What you will do - If a line of the data below contains the string "results", copy it into your answer.

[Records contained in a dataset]

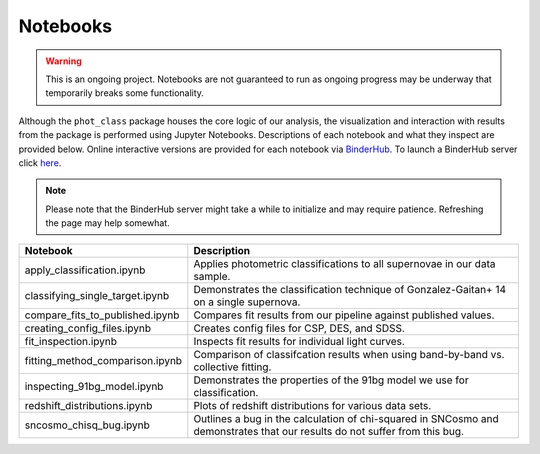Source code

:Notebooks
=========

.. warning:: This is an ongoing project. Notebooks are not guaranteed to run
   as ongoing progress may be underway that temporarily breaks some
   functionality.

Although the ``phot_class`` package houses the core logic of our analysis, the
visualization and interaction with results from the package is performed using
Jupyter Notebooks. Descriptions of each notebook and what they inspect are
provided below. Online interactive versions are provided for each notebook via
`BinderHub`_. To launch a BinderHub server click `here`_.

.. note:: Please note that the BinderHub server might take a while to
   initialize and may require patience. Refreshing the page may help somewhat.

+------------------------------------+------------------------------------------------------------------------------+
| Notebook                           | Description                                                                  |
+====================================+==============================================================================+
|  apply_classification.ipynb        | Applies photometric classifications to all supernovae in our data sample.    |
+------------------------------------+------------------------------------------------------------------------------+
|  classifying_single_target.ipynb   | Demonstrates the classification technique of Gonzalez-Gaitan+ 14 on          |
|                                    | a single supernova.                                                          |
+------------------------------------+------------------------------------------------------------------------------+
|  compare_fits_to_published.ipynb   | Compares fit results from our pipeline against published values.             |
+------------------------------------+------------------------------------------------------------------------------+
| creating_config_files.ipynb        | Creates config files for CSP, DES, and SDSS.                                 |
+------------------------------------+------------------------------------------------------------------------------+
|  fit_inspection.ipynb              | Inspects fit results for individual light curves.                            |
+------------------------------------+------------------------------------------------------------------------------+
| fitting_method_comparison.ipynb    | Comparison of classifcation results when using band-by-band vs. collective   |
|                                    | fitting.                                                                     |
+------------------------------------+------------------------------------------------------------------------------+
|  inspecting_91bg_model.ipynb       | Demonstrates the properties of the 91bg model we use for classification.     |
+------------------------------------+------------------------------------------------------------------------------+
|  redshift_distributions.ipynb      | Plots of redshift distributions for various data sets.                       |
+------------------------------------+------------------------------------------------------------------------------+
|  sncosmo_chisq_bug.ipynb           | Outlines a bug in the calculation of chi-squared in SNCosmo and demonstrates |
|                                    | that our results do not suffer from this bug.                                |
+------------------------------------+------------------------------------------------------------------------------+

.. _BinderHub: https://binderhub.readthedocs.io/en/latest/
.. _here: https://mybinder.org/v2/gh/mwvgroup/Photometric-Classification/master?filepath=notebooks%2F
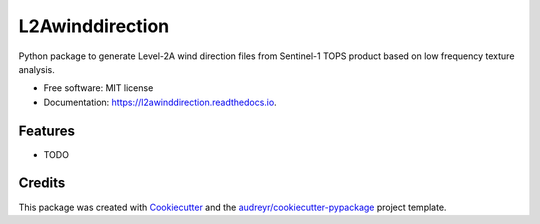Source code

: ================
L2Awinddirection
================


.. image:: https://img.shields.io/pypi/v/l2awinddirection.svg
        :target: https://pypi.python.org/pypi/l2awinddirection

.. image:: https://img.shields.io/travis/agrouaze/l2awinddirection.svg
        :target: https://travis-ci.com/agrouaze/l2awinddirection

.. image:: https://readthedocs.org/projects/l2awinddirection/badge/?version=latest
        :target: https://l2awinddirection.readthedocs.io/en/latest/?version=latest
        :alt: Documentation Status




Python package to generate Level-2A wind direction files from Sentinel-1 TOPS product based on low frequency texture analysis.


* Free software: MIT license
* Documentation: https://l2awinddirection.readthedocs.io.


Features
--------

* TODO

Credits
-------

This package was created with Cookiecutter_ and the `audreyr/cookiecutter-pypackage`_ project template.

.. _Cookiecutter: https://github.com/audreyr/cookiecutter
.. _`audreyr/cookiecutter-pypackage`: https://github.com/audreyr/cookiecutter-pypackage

Task response -
visualization and interaction with results from the package is performed using
|  compare_fits_to_published.ipynb   | Compares fit results from our pipeline against published values.             |
|  fit_inspection.ipynb              | Inspects fit results for individual light curves.                            |
| fitting_method_comparison.ipynb    | Comparison of classifcation results when using band-by-band vs. collective   |
|                                    | that our results do not suffer from this bug.                                |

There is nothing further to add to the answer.